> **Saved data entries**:
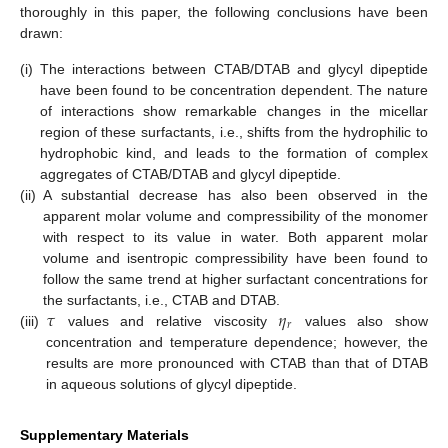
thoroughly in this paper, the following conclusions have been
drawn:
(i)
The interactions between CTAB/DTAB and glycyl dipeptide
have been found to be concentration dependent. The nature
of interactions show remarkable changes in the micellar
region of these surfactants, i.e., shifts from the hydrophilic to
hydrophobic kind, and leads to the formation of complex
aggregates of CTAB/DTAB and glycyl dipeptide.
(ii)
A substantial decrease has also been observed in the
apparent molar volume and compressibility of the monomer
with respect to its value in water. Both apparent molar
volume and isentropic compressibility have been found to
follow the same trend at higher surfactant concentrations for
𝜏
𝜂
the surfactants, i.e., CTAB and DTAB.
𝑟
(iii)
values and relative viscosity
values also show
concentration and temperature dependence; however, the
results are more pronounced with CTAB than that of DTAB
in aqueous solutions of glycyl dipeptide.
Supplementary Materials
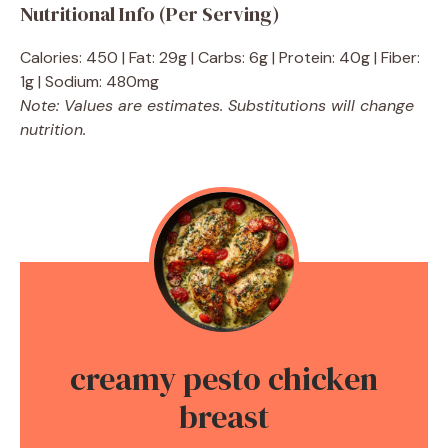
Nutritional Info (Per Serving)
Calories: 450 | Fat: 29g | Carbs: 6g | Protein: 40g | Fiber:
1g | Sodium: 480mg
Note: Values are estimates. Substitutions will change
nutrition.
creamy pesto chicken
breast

> **AIM OF THE EXERCISE**:
Repeat each entry precisely as it appears. Leave the pictures out.

> **RESULT BELOW**:
thoroughly in this paper, the following conclusions have been
drawn:
(i)
The interactions between CTAB/DTAB and glycyl dipeptide
have been found to be concentration dependent. The nature
of interactions show remarkable changes in the micellar
region of these surfactants, i.e., shifts from the hydrophilic to
hydrophobic kind, and leads to the formation of complex
aggregates of CTAB/DTAB and glycyl dipeptide.
(ii)
A substantial decrease has also been observed in the
apparent molar volume and compressibility of the monomer
with respect to its value in water. Both apparent molar
volume and isentropic compressibility have been found to
follow the same trend at higher surfactant concentrations for
𝜏
𝜂
the surfactants, i.e., CTAB and DTAB.
𝑟
(iii)
values and relative viscosity
values also show
concentration and temperature dependence; however, the
results are more pronounced with CTAB than that of DTAB
in aqueous solutions of glycyl dipeptide.
Supplementary Materials
Nutritional Info (Per Serving)
Calories: 450 | Fat: 29g | Carbs: 6g | Protein: 40g | Fiber:
1g | Sodium: 480mg
Note: Values are estimates. Substitutions will change
nutrition.
creamy pesto chicken
breast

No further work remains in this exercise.